Um dos pontos altos do desempenho do Tonale é, como esperado, o seu comportamento dinâmico. Sem amortecimento variável neste exemplar e com pneus de perfil reduzido, 235/40 R20, seria compreensível assumir que a eficácia dinâmica é conseguida à custa de uma excessiva rigidez do amortecimento. Em parte, sim. É verdade. A afinação de suspensão do Tonale está mais orientada nesse sentido, mas excessiva? Não. Isso não. Apesar da pouca filtragem providenciada pelos pneus, o trabalho da suspensão independente às quatro rodas permite manter um bom nível de conforto na mais acidentada cidade ou nas mais bem conservadas vias rápidas, ao mesmo tempo que oferece ao Tonale capacidades dinâmicas acima da média no seu segmento. Não deixam de ser 1.600 kg, mas a agilidade e controlo demonstrados parecem reduzir esse valor, um emagrecimento que permite ao Tonale mexer-se com ligeireza entre curvas e mantendo muita velocidade nestas. O controlo de estabilidade pode ser desligado, dando assim uma liberdade extra ao eixo traseiro, se provocado.

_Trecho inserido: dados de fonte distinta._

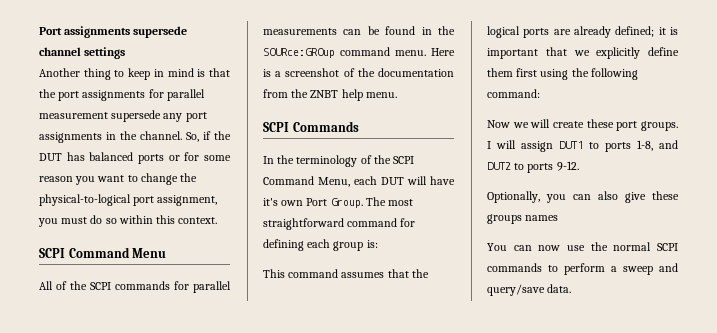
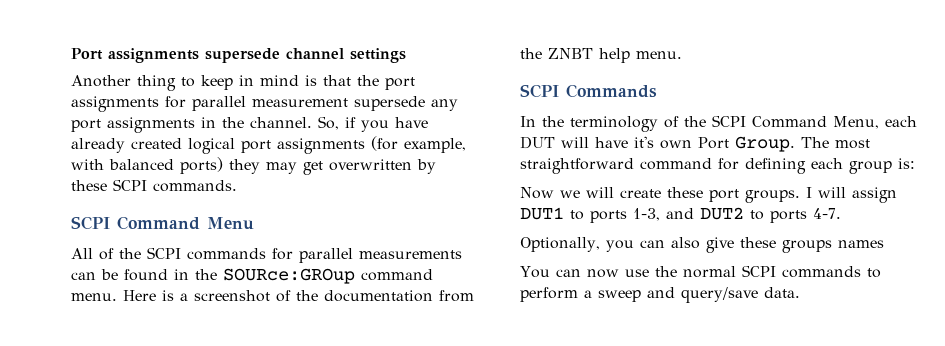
[214,131,231,140] [39,152,231,164] [39,173,198,185] [39,194,218,206] [38,215,218,227] the DUT has balanced ports or for some reason you want to change the physical-to-logical port assignment, you must do so within this context. -> [361,117,428,132] [71,136,466,154] [71,157,436,175] [71,179,237,192] you have already created logical port assignments (for example, with balanced ports) they may get overwritten by these SCPI commands.
[263,269,429,278] [487,26,678,38] [487,47,679,59] [487,68,638,80] [487,89,540,98] // This command assumes that the logical ports are already defined; it is important that we explicitly define them first using the following command: -> (915, 163) none
[637,140,653,151] 1-8, -> [633,208,660,221] 1-3,
[556,161,579,171] 9-12. -> [813,208,841,219] 4-7.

Como a Alfa Romeo o disse, a “metamorfose”
Como acima tentei mostrar, o Tonale é um automóvel cheio de qualidades. Não é perfeito, como também tentei demonstrar, pois tem alguns pontos que podem ser melhorados, mas é, globalmente muito competente. Ajustar a assistência da direcção e calibrar a resposta do acelerador parecem-me alterações essenciais. Mas no geral, é, na minha opinião, um “enorme” automóvel. Desde logo, e sendo uma análise subjectiva, bem o sei, acho-o incrivelmente bonito, mesmo tendo um formato de carroçaria que eu não aprecio, mas que é o que mercado quer. Considerando, também, a sua dimensão exterior, é muito espaçoso e surpreendentemente versátil. Dispõe de uma motorização mild hybrid inovadora capaz de o fazer rolar em modo 100% eléctrico, bem como de registar consumos baixos. E para quem os 130 cavalos soam a pouco, está disponível uma versão com 160 cavalos. O poderoso híbrido plug-in de 280 cavalos e tracção integral chega, igualmente, em breve. Equipamento, nesta versão de lançamento, também não lhe falta.
Mas o melhor de tudo é que, pelo menos nos cinco dias que com ele passei, os carburadores do Tonale não desafinaram e não fiquei sem bateria durante a noite. Quando fiz pisca a janela do pendura não se abriu. Enfrentei bastante chuva, passeei pela muito húmida zona oeste, fotografei-o junto ao mar e não encontrei quaisquer sinais de oxidação na carroçaria na manhã seguinte. Os quatro cilindros trabalharam sempre por igual e não tive de acertar o nível do óleo no final de cada viagem. Parece que é desta. Parece que, finalmente, a Alfa Romeo fez um automóvel bom. Já não era sem tempo. Talvez assim, ao fim de 112 anos, com tantos argumentos, qualidades e defeitos superados, consigam conquistar novos clientes. E oxidando, isso sim, toda a ironia destas minhas últimas linhas, termino com a mesma pergunta com que iniciei: “E agora? Qual é a desculpa?” Eu sei. Até parece que já os estou a ouvir: “Não gosto de Alfa Romeo. É só problemas. Nunca tive. Mas um amigo do meu cunhado teve um e aquilo estava sempre na oficina.”